When schools in Ireland are implementing the new Framework for Junior Cycle, they have the autonomy and flexibility to design programmes within the parameters of the framework, mindful in particular of the needs of their students and their teaching resources. I am in favour of leaving the decisions on what is offered to the discretion of the school, and of students having as broad a range of options to choose from as possible.

Because the total number of full subjects which can be done for assessment in junior cycle is ten, it is likely that schools will retain most or all of their current subjects in their junior cycle going forward.

Currently, over 90% of students choose History, although it is compulsory only in voluntary secondary schools, not much more than half our post-primary schools. Curriculum choice is important in motivating students to learn and to remain in school to completion of senior cycle. Schools across all sectors offer History. History teachers attract students to their subject through their own love and passion for History, and by engaging the natural curiosity of their students in, for example, the lives of people, the origins of the modern world and in objects and documents from the past. History is generally the 5th most popular subject in the Junior Certificate examination.

I have every confidence that, through the implementation of the Framework for Junior Cycle the place of History will be retained and given a new impetus across the junior cycle curriculum. A new specification for Junior Cycle History is being developed by the NCCA. This involved extensive consultation with key stakeholders and the public, which finished recently, during which over 200 submissions were received. The new specification will be available for implementation in all schools from September 2018.

The Leaving Certificate History syllabus attracts about 25% of the total cohort of students. The aim is to make the new specification for Junior Cycle History more attractive, so young people can see it as a realistic option, rather than focusing on learning content by heart. Many people believe that uptake in senior cycle could be improved if the junior cycle History was made more attractive, more relevant and perhaps less of a race against time.

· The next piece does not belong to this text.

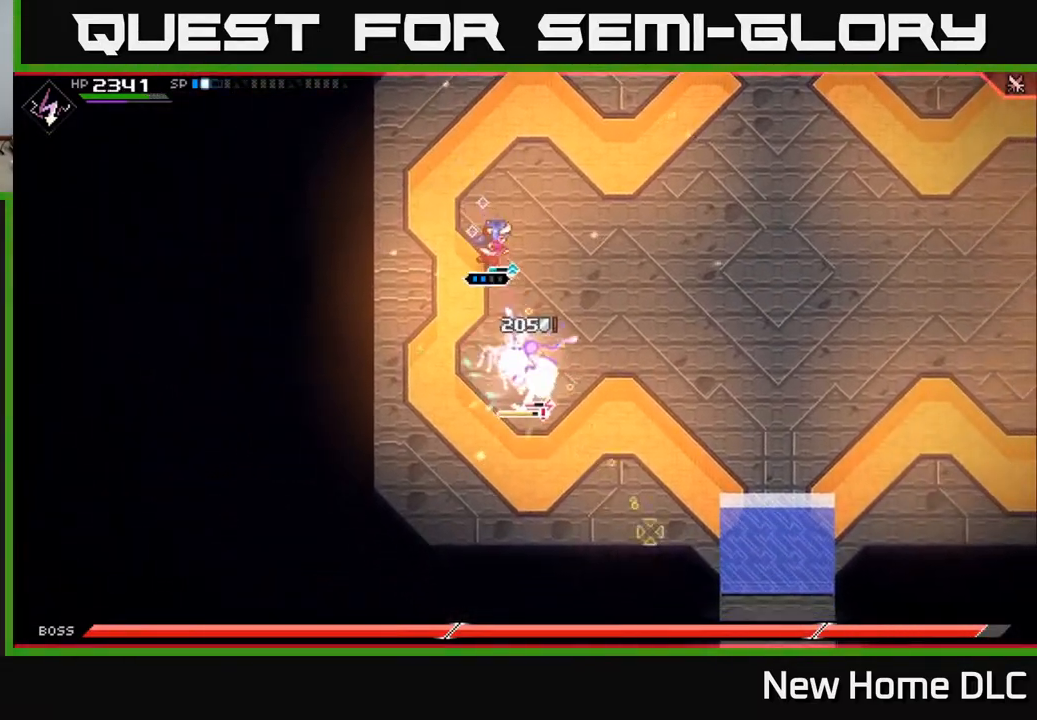
{"buttons": [], "left_stick": "down", "right_stick": "center", "events": [[50, "L1", "down"], [50, "left_stick", "down"], [50, "right_stick", "center"], [183, "L1", "up"], [200, "X", "down"], [300, "X", "up"], [350, "X", "down"], [450, "X", "up"]]}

In the new Framework for Junior Cycle, all schools are expected to provide opportunities for students to achieve 24 statements of learning over the period of junior cycle These statements include valuing local, national and international heritage and understanding the importance of the relationship between past and current events, the forces that drive change, and understanding the origins and impacts of social, economic and environmental aspects of the world around them. Even where students do not take History as a full subject, it is to be hoped that opportunities to achieve such statements through other forms of historical study can be provided to them.

The minimum time allocated for subjects such as History will be 200 hours over the three years of junior cycle, or the equivalent of three 40-minute periods per week over three years. For many schools, this will lead to an increased time provision for History as a subject, and it will no longer be nominally linked to Geography as previously. This new minimum time stipulation for History as a subject should allow not only for a deepening of a student's historical knowledge but also of his or her ability to analyse, interpret, write and develop historical skills more thoroughly. Those very skills, and attitudes, can indeed be hugely important in ensuring that students are able to understand and interpret all forms of history, news and current affairs too.